Forest loss slows in Brazilian Amazon

Between 2004 and 2009, rate of clearing dropped almost 75 percent

IGUASSU FALLS, Brazil — As of 2008, more than 17 percent of the Amazon rainforest had been cleared for agriculture and other development. But in Brazil the rate of deforestation has dropped dramatically in recent years, thanks to a variety of incentives that may provide a model for other regions.

Recent studies have identified several factors driving deforestation worldwide, reported Ruth S. DeFries, a geographer at Columbia University, on August 9 at the Meeting of the Americas. For the period from 2000 to 2005, two of the main causes were urban population growth and the expansion of large-scale agriculture. Ironically, she noted, population growth in rural areas, where almost all of the world’s remaining forests are located, is relatively stable and doesn’t seem to drive deforestation.
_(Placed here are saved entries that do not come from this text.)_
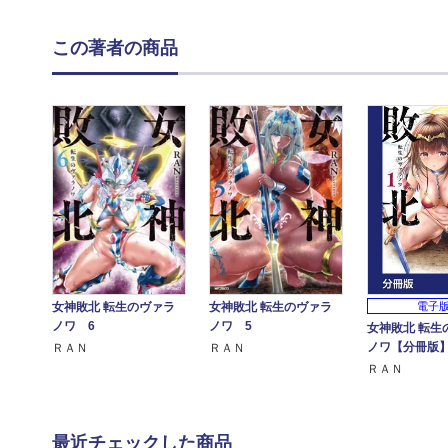
この著者の商品
女神敗北 転生のヴァラ
女神敗北 転生のヴァラ
電子
ノワ 6
ノワ 5
女神敗北 転生
ノワ【分冊版
ＲＡＮ
ＲＡＮ
ＲＡＮ
最近チェックした商品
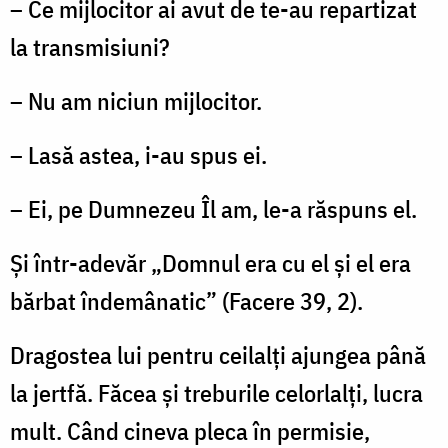
– Ce mijlocitor ai avut de te-au repartizat
la transmisiuni?
– Nu am niciun mijlocitor.
– Lasă astea, i-au spus ei.
– Ei, pe Dumnezeu Îl am, le-a răspuns el.
Și într-adevăr „Domnul era cu el și el era
bărbat îndemânatic” (Facere 39, 2).
Dragostea lui pentru ceilalți ajungea până
la jertfă. Făcea și treburile celorlalți, lucra
mult. Când cineva pleca în permisie,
Despite deforestation in many regions, large areas of forest remain untouched worldwide, DeFries noted. And fortunately, she said, half of that virgin forest sits in nations such as Peru, Suriname, and the Democratic Republic of the Congo, where agricultural pressure is relatively low.
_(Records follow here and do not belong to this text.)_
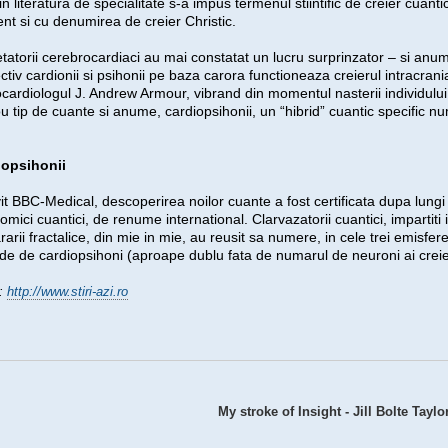
in literatura de specialitate s-a impus termenul stiintific de creier cuantic,
ent si cu denumirea de creier Christic.
tatorii cerebrocardiaci au mai constatat un lucru surprinzator – si anum
ctiv cardionii si psihonii pe baza carora functioneaza creierul intracranian
cardiologul J. Andrew Armour, vibrand din momentul nasterii individului,
u tip de cuante si anume, cardiopsihonii, un “hibrid” cuantic specific n
iopsihonii
vit BBC-Medical, descoperirea noilor cuante a fost certificata dupa lungi de
omici cuantici, de renume international. Clarvazatorii cuantici, impartiti i
arii fractalice, din mie in mie, au reusit sa numere, in cele trei emisfer
rde de cardiopsihoni (aproape dublu fata de numarul de neuroni ai creier
:
http://www.stiri-azi.ro
My stroke of Insight - Jill Bolte Taylo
Policies such as those implemented in Brazil in recent years can help preserve those forests, DeFries suggested. Besides stepping up enforcement of the strict laws regarding deforestation in the nation, Brazil has reduced the availability of bank loans to large agricultural producers, boosted incentives to increase agricultural production on lands already cleared and increased public awareness campaigns about deforestation. The result: Deforestation losses in the nation dropped from 28,000 square kilometers in 2004 to about 7,500 square kilometers in 2009, a decrease of almost 74 percent.

Brazil’s ambitious goal is to reduce the deforestation rate in 2015 to 80 percent of that seen in 2005, said DeFries.

The decrease in deforestation is truly welcome, said Paulo Artaxo, a professor of environmental physics at the University of Sao Paulo. “At rates of land clearing seen before recent years, 40 percent of the Amazon could have been deforested by 2050.”